Validation only covered two medium-scale LLMs (2B / 7B); whether this holds on 70B+ models or if sector structures become more complex remains an open question.
Probing experiments were only conducted on a few layers (e.g., 9/13 and 16/24); whether CRH holds across all layers and how it changes with depth warrants follow-up research.

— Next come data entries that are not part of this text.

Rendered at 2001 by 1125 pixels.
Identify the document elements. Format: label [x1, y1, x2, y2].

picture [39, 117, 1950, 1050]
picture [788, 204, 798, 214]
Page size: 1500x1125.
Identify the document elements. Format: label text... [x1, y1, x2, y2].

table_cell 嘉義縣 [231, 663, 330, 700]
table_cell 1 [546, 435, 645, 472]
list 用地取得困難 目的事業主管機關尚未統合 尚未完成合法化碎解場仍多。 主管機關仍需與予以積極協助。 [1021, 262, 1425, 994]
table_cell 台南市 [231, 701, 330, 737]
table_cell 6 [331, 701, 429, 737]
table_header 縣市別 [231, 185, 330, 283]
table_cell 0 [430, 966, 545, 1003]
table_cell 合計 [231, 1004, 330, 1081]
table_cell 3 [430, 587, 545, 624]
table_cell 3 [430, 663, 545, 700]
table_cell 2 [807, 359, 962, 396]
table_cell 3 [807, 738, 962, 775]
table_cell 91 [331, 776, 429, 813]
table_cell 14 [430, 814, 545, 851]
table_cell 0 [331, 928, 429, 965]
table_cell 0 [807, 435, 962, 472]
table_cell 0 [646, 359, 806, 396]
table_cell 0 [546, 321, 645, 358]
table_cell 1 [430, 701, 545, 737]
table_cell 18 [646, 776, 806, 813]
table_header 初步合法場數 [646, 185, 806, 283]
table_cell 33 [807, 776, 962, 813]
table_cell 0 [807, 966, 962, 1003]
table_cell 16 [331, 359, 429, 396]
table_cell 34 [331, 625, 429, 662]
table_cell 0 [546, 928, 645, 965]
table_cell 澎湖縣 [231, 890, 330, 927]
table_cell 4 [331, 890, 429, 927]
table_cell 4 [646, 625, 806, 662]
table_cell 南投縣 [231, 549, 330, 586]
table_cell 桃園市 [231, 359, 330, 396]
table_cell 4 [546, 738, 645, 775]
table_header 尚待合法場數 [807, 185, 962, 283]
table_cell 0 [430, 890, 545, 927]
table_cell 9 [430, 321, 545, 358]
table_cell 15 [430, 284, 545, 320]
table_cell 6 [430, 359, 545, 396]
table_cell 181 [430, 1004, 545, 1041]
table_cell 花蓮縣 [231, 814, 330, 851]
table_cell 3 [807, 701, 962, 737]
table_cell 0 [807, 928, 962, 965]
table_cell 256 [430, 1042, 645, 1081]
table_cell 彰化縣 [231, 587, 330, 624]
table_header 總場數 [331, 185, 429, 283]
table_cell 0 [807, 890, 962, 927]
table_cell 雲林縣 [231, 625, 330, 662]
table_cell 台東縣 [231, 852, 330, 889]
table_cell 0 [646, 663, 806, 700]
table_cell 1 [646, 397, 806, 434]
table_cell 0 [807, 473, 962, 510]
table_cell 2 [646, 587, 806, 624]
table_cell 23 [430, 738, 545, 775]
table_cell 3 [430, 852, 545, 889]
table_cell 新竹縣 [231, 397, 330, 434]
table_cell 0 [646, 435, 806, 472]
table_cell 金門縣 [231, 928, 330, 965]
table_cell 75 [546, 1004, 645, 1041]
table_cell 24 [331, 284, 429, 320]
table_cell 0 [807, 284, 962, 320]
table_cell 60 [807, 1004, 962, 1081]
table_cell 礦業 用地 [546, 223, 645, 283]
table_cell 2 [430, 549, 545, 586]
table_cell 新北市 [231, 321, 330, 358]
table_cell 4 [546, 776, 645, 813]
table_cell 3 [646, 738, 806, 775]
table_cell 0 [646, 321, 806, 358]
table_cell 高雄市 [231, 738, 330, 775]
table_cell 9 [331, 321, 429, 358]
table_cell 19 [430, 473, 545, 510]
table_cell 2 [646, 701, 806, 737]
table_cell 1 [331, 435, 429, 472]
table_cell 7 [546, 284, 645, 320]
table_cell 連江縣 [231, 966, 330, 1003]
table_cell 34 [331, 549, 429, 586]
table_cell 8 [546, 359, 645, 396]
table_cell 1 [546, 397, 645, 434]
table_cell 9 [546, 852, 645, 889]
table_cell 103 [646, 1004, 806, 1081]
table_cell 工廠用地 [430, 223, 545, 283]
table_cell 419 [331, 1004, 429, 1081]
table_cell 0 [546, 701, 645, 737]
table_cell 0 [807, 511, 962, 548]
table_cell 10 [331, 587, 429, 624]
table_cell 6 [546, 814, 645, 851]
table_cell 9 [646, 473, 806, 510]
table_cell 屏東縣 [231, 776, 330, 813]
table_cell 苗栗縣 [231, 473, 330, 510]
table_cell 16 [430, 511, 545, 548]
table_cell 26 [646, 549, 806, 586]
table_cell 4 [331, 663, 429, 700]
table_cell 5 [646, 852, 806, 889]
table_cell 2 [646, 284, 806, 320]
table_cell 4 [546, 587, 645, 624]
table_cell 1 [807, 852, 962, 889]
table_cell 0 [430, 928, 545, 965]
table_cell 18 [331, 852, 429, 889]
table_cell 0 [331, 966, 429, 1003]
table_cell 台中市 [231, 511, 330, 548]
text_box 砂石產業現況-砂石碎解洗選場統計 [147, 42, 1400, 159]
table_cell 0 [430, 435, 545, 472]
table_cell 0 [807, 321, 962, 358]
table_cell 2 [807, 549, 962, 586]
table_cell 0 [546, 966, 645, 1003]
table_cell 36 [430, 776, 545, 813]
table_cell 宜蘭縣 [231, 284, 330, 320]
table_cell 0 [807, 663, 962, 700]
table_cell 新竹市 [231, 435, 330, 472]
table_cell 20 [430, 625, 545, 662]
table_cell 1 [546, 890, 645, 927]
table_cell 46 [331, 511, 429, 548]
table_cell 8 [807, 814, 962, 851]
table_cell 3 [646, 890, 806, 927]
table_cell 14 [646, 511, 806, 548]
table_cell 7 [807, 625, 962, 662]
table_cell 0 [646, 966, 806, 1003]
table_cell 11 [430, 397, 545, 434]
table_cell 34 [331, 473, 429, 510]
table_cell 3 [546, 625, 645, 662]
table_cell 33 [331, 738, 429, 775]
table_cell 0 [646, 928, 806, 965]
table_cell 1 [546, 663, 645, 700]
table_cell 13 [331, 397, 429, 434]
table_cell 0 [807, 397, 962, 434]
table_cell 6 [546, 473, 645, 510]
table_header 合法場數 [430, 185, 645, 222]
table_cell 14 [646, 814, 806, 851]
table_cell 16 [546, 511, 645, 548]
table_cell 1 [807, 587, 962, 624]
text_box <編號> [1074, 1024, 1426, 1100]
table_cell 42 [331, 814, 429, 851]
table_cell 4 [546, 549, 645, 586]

vs Linear Representation Hypothesis (Park et al. 2024): CRH is a strict extension of LRH, removing the "orthogonal separability" assumption; LRH is a degenerate case of CRH when \(d\geq n\) (sufficiently high dimensions).
vs Toy Models of Superposition (Elhage et al. 2022): Superposition emphasizes unavoidable interference when "features > dimensions"; CRH provides a specific, geometrically characterizable local model (the cylinder) for this interference.
vs AxBench / steering benchmarks: CRH explains the massive success rate fluctuations in benchmarks like AxBench and provides a methodological suggestion that "evaluation should be conducted at the group level rather than the sample level."
vs Multi-dimensional concept geometry (Engels et al. 2025): They point out that "not all features are 1D linear"; CRH agrees but takes a different path—not by questioning linearity, but by allowing non-orthogonality, which is geometrically easier to validate.

Rating¶

Novelty: ⭐⭐⭐⭐⭐ The perspective of "replacing orthogonality with cylindrical geometry" is highly original and geometrically attributes sample-specific randomness to sensitive sectors, providing a much-needed explanatory framework for the community.
Experimental Thoroughness: ⭐⭐⭐⭐ Probing experiments are ingeniously designed, the three corollaries are quantitatively validated, and cross-comparisons across multiple models and construction methods are provided.
Writing Quality: ⭐⭐⭐⭐ Mathematical derivations are clear, but the notation density is high and geometric diagrams are abstract, making initial reading challenging.
Value: ⭐⭐⭐⭐⭐ Directly provides a new theoretical coordinate for the activation steering subfield and offers directional significance for future "interpretable + controllable" engineering improvements.